Other evidence of CMI suppression due to PGE2 such as reduced monocyte function is found in cirrhosis but in the presence of indomethacine there is a significantly increased the lymphocyte response to PHA-P in patients with cirrhosis[5)]. Lymphocyte hyporesponsiveness in cirrhosis has been shown to be mediated by prostaglandins produced by monocytes.

Patients with malignancy or chronic disease also showed the increased plasma PGE2 levels[19)].

A substantial evidence of prostaglandins as potent regulator of immune response is accumulating. Inhibition of human T-cell proliferation by PGE2 is well established[20–24)].

The mechanism of immunoregulation of prostaglandins is that the human leukocyte posses specific and separate receptors for endogenous hormones including β-adrenergics, histamine prostaglandins[9,10)]. This receptor has a high affinity for PGE2 which increases the cAMP levels which cause inhibition of release of lymphokine, lymphotoxin, interleukin-2 (IL-2) for the T-cell proliferation[9–12)].

Thereafter immunoregulatory action was performed by a decreased amount IL-2 and lymphokine due to increased plasma PGE2 levels[25,26)].

Prostaglandin E2 also can affect the spleen, lymph node, and bone marrow. The proliferation of cells from spleen, lymph node, bone marrow may be inhibited by prostaglandin E2. The bone marrow and thymus cell were more sensitive to prostaglandin suppression. The sensitivity of various cell populations, the quantities of prostaglandins and augmentation by indomethacin suggested that prostaglandin may modulate cell function in the bone marrow and thymus[27)].

Natural killer cell activity was also inhibited by prostaglandins[7,8)]. Natural killer cells are a subpopulation of lymphocytes that are cytotoxic to a variety of malignant and normal cells. There especially active in the immunosurveillence role against neoplastic cell. Droller reported that spontaneous cytotoxicity of human peripheral blood lymphocyte against tumor cells can be inhibited[28)].
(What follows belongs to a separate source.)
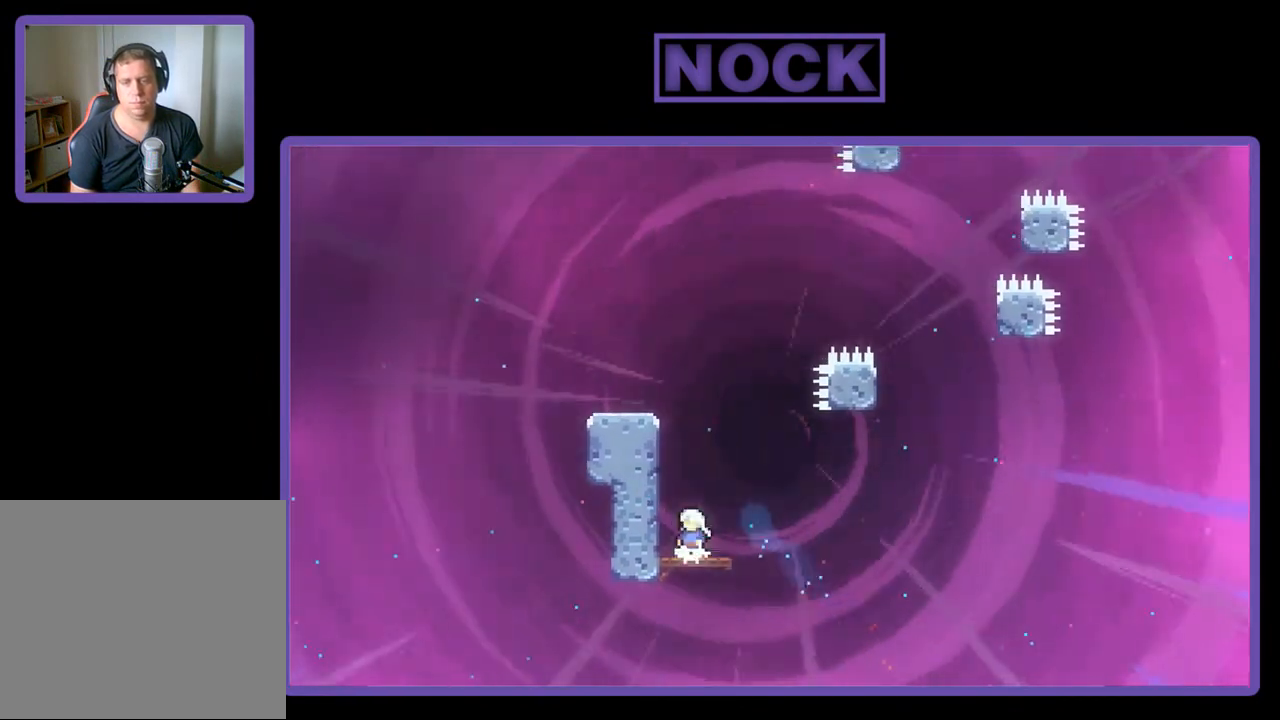
{"buttons": [], "left_stick": "center", "events": [[50, "DPAD_LEFT", "down"], [117, "DPAD_LEFT", "up"], [450, "DPAD_RIGHT", "down"], [483, "DPAD_RIGHT", "up"]]}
In patients associated with depressed natural killer activity, increased production of prostaglandin has been found. So prostaglandins suppress immune reactivities and may be an important set of regulators of natural killer cell activity.

Because the above described mechanisms of immunoregulatory action of prostaglandin E2, the increased PGE2 level which suppress the T4+, T8+ cell proliferation, cytotoxicity was decreased. Under this state, infected hepatitis B virus can not be cleared by cytotoxic T-lymphocyte and progressed into chronic active hepatitis.

We tried the plasma PGE2 level in patients with chronic active hepatitis and hepatitis B carrier because these disease seems to have defect of CMI.

The results were that the plasma PGE2 level in patients with chronic active hepatitis is significantly higher than that of the control group. This fact suggest that plasma PGE2 level has a close reversed relationship with CMI. Because we don’t have a specific methods to predict the prognosis of chronic active hepatitis, plasma PGE2 level will be helpful in evaluating the prognosis of hepatitis patient.